Post: I know that for a while you coached kids’ baseball and that that helped you recharge.
Nail: It did. It was one of those things I did during my struggling years to take my mind off things and it definitely worked. Those kids changed my life.
Post: Then you got to through a ball out at the Cardinals game and you got to be a correspondent.
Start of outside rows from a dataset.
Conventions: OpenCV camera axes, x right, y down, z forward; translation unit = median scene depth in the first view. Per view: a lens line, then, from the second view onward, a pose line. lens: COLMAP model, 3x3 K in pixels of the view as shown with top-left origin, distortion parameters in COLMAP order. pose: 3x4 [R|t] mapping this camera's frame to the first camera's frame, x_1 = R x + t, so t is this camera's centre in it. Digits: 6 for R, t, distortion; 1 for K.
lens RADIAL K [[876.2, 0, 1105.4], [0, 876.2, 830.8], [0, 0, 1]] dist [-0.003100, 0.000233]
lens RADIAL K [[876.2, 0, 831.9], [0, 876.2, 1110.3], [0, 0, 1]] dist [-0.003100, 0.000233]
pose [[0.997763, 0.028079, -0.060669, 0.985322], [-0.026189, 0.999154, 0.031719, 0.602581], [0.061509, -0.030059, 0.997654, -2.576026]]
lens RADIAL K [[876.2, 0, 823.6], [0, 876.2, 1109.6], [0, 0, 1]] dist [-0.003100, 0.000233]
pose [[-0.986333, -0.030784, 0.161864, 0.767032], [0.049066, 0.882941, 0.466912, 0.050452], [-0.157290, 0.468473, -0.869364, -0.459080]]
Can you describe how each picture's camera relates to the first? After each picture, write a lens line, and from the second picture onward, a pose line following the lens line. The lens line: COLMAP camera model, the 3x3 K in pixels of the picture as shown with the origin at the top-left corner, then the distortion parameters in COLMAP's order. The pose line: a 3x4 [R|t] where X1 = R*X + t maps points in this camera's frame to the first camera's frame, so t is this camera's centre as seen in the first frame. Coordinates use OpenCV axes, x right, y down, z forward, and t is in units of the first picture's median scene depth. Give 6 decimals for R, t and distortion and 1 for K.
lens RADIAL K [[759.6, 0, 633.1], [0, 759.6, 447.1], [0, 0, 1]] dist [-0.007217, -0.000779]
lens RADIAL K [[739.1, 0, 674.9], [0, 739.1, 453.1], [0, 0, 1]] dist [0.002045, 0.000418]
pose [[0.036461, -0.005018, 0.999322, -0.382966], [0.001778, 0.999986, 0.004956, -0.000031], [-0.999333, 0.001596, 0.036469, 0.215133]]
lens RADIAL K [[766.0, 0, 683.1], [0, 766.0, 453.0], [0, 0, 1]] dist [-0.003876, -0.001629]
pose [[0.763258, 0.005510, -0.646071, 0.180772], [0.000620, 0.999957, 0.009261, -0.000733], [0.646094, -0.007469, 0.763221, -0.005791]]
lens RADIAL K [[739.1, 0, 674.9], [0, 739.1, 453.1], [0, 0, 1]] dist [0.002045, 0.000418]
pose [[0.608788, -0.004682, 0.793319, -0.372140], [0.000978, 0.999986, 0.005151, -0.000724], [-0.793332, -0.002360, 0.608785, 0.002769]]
Nail: I did! 2009 was crazy. I got to do a lot of things that I never imagined. It was a wild year, one that I was sad to see leave, but at the same time, I’m excited about 2010.
Post: Did you ask Miranda Lambert to sing on Strangers on a Train, or did your record label set that up?
Nail: I was on her bus one night and I had had a few Dr Peppers, and got the courage to ask her to sing on it, and I joke that she’d had a few too many Dr. Peppers and said yes.
Post: How did you handle the disappointment of having your first single fail, and being dropped by your record label?
Nail: I was so young, I didn’t really know. I’d gotten a record deal so quickly after moving to Nashville that I wasn’t quite prepared for what life was like without one, so it took awhile to adjust to that. Everything happens for a reason, I’m much more pleased that this record was the one that introduced me to the listeners.
Post: What motivates you as far as song-writing?
Nail: I’m just one of those guys that subconsciously when I’m sitting on the couch or driving the car, I’m sort of thinking about stuff, and next thing I know, I find myself writing things down and it just goes from there.
Post: So how has being married changed your career?
Nail: It’s great to have someone to share that with, as opposed to being by yourself, and plus she’s very green to the business and all of the smallest things are huge things to her.